Passage shown.

*** Block opens ***

Two years ago, aggregators were moving clients from retiring copper lines to existing copper lines in their wholesale inventory, thereby maintaining POTS and stabilizing prices. The strategy bought time for the client to evaluate VoIP-based products colloquially known as “POTS in a box.”
However, copper retirement has progressed too much at the ILECs to continue that strategy. AT&T started its migration plans years after Verizon, but it has rapidly accelerated its pace. Inventory is thinning.
“We're just moving straight there because it's going to happen,” Sullivan said.
Carriers, aggregators and partners have stressed the urgent need to move fast since 2022, when the FCC stopped forcing carriers to maintain copper. The clock is winding down for procrastinators.

*** Block closes ***

Problems to solve.
A) From the passage on copper retirement, return the text between "However, copper retirement" and "down for procrastinators.", inclusive.
B) In the passage on copper retirement, since what year has the FCC no longer forced carriers to maintain copper?
C) Extend the passage on copper line retirement by writing what comes after its final sentence.

(Collected data)
*** Block opens ***

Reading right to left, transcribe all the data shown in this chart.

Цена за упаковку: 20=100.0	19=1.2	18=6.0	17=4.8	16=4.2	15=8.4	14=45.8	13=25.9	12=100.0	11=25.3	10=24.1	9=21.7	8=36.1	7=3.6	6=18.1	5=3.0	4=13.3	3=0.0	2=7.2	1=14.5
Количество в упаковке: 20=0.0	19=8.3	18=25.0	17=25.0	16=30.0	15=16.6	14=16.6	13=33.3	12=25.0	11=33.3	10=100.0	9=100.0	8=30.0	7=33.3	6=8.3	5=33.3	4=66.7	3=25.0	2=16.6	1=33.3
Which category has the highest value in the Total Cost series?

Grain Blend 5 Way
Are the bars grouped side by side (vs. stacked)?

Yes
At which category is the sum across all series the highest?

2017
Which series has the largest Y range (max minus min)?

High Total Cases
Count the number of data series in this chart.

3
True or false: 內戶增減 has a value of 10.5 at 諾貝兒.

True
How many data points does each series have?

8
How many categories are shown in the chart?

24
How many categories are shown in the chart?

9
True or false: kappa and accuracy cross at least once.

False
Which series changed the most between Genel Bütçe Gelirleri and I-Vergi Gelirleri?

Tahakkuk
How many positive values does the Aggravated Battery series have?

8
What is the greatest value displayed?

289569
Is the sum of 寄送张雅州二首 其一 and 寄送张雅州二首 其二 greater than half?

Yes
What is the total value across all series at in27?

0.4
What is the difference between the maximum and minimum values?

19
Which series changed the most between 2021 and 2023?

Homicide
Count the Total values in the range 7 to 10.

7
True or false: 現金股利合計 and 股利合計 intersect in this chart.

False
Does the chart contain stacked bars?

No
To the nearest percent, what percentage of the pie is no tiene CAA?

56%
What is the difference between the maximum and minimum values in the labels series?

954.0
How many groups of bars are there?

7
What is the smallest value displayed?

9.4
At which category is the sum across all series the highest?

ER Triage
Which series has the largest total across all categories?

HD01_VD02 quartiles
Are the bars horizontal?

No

*** Block closes ***

Answer set.
A)
However, copper retirement has progressed too much at the ILECs to continue that strategy. AT&T started its migration plans years after Verizon, but it has rapidly accelerated its pace. Inventory is thinning.
“We're just moving straight there because it's going to happen,” Sullivan said.
Carriers, aggregators and partners have stressed the urgent need to move fast since 2022, when the FCC stopped forcing carriers to maintain copper. The clock is winding down for procrastinators.

B) 2022

C)
“When everyone had to get that Real ID updated driver's license, people kept putting it off and putting it off and putting it off, and finally they said, 'Hey, you gotta get it done this year,' Sullivan said. “ Well, if you try to make an appointment, they're all filled. All those slots are taken, because everyone waits until the last minute.”
ILECs are also shifting their core VoIP offerings to replace POTS. With the FCC allowing them to pair services with VoIP products, some are turning to MetTel and other third-party providers. Carriers are reselling MetTel’s POTS in a box offering — sometimes exclusively.
“They probably said, '[MetTel] does it really well, and we can probably hang on to some of that revenue if we use them as opposed to losing all of that revenue to a competitor,’" Sullivan said.
MetTel’s relationships with carriers reflect inherent tensions in the market.
“We compete against these guys, we buy from these guys, and we sell to these guys,” Sullivan said. “Telecom is a crazy industry.”
Brian Washburn, chief analyst for telco B2B solutions at Channel Dive sister company Omdia, expects copper migration to be an ongoing story as local providers delay retirement.
“Nobody's forcing telcos to go off copper,” Washburn said. “There are still places like community co-ops and those sorts of areas where, if copper is sufficient and there's not a need for a lot of high end broadband, do the economics work out to retrain everybody to go to fiber?”